*PROVIDED RECORDS*:
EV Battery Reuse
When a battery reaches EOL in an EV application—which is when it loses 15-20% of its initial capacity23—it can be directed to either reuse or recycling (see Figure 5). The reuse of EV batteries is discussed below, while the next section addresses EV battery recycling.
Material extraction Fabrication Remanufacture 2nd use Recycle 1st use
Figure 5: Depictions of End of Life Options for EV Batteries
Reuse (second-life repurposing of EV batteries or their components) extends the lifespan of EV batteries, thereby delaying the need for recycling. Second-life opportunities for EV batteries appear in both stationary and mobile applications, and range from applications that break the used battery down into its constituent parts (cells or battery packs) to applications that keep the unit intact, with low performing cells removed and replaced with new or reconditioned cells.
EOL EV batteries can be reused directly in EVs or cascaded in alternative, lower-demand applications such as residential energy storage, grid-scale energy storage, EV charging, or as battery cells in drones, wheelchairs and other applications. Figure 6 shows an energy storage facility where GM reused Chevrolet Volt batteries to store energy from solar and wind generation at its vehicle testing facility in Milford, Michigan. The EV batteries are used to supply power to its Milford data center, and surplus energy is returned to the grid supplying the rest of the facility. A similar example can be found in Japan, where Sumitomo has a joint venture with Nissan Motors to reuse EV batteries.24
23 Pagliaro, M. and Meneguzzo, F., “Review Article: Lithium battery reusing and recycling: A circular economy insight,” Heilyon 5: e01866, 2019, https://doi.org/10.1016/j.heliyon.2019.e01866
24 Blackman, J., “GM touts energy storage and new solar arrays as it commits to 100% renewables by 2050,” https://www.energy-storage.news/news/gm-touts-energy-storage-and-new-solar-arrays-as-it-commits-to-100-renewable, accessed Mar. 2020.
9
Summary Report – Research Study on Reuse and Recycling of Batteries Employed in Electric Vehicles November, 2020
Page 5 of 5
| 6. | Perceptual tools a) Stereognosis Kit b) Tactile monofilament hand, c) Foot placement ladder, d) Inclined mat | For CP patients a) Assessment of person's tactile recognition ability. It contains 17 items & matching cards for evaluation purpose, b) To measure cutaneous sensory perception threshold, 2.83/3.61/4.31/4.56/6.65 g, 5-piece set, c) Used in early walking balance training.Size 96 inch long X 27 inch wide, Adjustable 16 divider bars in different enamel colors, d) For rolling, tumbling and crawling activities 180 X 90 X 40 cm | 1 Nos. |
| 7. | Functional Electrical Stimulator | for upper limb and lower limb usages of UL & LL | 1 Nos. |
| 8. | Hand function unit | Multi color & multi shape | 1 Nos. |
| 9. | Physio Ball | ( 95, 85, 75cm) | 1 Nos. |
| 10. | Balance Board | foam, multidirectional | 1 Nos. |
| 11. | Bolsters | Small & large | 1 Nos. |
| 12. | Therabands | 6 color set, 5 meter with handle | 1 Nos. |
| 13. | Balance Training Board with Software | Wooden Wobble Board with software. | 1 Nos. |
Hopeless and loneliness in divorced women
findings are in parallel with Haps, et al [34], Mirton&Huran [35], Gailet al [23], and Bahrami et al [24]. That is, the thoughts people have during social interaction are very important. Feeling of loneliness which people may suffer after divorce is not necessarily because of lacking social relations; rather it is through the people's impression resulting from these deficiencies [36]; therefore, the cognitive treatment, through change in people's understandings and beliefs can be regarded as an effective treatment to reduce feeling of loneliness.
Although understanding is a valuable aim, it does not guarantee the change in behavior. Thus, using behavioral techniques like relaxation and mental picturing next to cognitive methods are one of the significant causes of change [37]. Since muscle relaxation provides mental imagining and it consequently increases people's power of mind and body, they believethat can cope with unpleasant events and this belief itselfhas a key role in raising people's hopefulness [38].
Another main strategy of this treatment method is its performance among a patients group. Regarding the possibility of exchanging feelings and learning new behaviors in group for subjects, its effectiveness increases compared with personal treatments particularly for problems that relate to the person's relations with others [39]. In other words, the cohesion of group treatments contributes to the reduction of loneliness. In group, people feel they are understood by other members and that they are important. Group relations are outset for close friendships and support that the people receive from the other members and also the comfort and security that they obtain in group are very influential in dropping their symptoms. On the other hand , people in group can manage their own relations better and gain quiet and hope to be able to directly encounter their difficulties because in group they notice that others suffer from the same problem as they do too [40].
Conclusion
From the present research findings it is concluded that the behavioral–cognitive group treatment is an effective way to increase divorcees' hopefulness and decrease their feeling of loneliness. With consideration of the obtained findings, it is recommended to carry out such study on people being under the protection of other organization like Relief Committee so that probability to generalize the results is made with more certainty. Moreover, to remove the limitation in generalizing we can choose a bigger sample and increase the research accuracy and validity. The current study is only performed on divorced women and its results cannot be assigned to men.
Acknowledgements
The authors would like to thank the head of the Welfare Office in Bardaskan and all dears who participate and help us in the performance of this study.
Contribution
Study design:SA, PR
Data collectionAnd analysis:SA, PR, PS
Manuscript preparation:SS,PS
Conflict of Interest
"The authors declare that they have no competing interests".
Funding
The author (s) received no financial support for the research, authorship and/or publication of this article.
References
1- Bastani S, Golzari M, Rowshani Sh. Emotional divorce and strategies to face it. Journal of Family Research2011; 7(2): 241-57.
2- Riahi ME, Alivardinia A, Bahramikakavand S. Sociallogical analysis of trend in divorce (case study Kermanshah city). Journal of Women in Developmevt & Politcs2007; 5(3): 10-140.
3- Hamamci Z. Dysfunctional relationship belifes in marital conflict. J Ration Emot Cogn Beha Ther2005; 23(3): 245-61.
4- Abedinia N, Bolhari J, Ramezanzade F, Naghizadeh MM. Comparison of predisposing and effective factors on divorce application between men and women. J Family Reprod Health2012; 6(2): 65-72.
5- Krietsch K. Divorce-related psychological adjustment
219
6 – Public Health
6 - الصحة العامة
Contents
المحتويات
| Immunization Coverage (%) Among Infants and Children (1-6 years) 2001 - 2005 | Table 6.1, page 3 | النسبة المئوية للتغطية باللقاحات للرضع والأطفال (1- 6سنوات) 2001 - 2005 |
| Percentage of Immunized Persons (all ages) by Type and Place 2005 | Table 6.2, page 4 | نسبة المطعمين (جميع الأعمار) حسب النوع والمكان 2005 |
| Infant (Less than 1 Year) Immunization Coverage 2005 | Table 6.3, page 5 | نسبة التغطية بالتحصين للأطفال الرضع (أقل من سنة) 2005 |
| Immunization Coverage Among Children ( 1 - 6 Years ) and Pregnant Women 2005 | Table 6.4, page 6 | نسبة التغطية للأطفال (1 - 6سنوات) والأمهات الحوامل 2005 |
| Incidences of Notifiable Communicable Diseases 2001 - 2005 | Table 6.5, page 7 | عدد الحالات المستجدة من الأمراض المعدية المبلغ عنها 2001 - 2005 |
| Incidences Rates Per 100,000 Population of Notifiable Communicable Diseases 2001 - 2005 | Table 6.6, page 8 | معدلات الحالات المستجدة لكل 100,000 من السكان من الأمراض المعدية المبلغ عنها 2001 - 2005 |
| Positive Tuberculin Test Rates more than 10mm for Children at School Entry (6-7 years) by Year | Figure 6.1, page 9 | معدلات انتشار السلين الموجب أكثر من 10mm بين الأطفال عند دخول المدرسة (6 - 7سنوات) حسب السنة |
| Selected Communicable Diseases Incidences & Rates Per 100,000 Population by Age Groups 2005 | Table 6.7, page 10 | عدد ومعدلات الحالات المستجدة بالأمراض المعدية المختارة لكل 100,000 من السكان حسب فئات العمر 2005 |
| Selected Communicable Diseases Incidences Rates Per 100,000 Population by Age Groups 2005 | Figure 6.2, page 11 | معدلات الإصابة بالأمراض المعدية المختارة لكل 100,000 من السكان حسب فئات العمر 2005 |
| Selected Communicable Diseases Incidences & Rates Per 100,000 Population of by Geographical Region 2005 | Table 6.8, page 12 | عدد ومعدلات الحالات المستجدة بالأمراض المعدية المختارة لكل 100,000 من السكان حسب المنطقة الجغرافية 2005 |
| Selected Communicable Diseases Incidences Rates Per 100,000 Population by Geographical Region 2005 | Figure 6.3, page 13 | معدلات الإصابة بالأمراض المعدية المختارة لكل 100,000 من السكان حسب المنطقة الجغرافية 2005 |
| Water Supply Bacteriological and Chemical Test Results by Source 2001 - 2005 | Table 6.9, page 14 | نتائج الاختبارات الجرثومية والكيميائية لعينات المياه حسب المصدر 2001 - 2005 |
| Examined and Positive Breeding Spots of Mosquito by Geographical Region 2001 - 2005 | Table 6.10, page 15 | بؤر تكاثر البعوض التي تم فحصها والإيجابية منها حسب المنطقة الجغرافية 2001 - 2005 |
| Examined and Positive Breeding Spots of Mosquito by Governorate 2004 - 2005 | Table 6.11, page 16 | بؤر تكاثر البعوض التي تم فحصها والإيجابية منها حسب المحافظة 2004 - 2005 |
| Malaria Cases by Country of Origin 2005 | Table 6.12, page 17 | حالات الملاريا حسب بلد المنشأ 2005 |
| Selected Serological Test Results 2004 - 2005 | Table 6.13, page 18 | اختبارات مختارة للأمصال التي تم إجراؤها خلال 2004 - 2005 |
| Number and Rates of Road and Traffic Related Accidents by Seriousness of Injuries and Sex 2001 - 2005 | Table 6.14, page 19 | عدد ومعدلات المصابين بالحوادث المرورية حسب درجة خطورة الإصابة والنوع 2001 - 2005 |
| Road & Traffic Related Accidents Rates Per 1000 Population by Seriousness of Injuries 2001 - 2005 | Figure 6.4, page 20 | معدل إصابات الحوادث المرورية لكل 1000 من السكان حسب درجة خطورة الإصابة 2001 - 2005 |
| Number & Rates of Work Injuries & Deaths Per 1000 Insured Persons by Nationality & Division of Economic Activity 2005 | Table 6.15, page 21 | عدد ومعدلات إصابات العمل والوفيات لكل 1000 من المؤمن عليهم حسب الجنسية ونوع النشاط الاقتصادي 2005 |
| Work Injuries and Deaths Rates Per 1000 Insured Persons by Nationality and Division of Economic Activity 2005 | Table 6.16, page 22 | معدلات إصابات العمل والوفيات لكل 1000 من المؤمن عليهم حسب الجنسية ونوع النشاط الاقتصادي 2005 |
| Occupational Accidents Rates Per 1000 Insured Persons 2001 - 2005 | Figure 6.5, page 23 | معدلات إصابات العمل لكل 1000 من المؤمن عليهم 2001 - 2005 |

*THE TASK*: Reproduce exactly the section above that begins at the line containing "When a battery" and ends at the line containing "Figure 5: Depictions", leaving out all other lines.

*TASK ANSWER*:
When a battery reaches EOL in an EV application—which is when it loses 15-20% of its initial capacity23—it can be directed to either reuse or recycling (see Figure 5). The reuse of EV batteries is discussed below, while the next section addresses EV battery recycling.
Material extraction Fabrication Remanufacture 2nd use Recycle 1st use
Figure 5: Depictions of End of Life Options for EV Batteries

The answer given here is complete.